TO-DO ITEM | Look through the material beneath and copy each line with the word "reach".

AVAILABLE RECORDS |

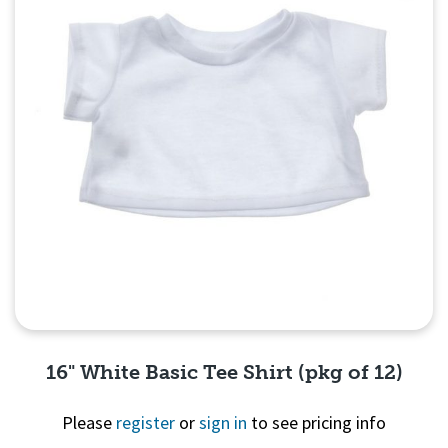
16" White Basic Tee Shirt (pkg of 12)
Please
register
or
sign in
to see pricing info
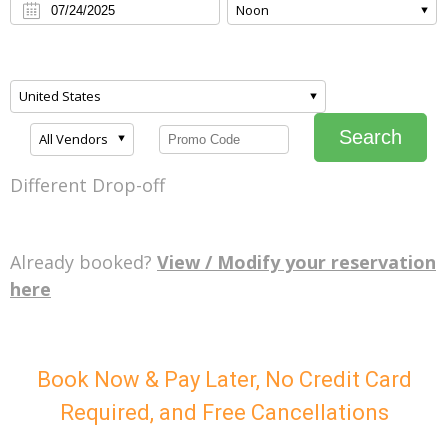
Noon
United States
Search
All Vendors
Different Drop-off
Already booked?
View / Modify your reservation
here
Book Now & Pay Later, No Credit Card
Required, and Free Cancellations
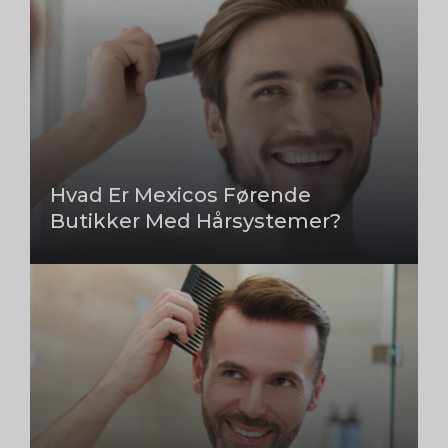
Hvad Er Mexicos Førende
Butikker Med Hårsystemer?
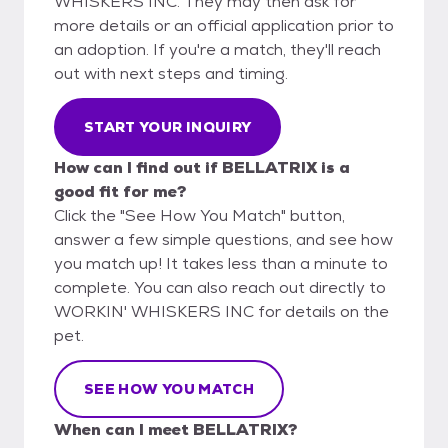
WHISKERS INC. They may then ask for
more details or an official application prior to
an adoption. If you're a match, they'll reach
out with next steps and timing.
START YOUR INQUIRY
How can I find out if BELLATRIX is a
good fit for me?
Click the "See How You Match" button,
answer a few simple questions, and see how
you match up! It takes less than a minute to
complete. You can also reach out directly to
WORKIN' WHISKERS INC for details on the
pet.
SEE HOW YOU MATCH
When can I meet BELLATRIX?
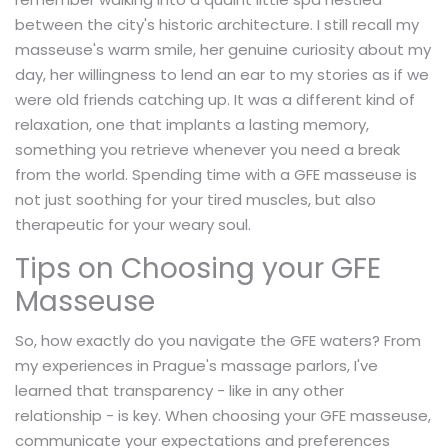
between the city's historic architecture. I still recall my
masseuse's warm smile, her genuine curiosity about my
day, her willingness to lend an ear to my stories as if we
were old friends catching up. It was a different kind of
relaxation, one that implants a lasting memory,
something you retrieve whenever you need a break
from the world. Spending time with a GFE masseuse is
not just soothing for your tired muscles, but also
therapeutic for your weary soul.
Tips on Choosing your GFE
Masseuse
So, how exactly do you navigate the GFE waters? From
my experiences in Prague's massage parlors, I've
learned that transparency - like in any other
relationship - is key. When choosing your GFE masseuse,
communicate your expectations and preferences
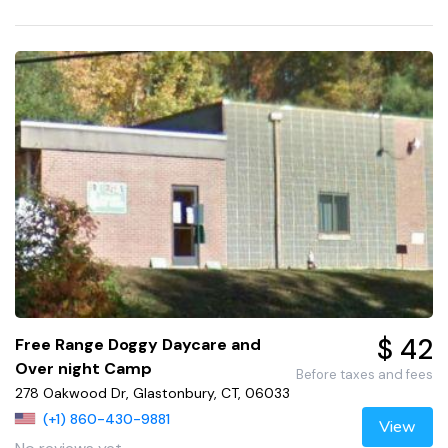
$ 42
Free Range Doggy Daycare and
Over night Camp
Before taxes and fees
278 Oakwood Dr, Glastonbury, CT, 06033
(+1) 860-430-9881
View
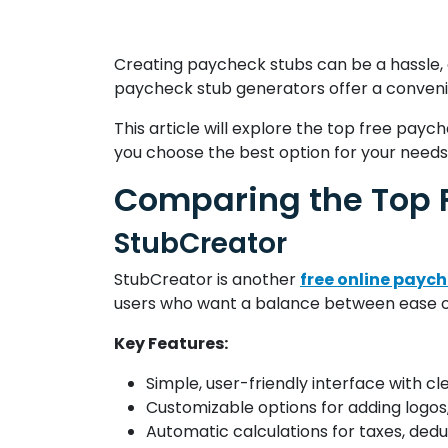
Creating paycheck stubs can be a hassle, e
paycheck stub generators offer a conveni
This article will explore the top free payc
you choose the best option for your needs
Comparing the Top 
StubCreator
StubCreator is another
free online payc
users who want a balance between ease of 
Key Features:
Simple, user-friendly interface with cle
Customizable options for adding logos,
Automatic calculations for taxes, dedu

ANSWER TO THE PROBLEM |
an adoption. If you're a match, they'll reach
complete. You can also reach out directly to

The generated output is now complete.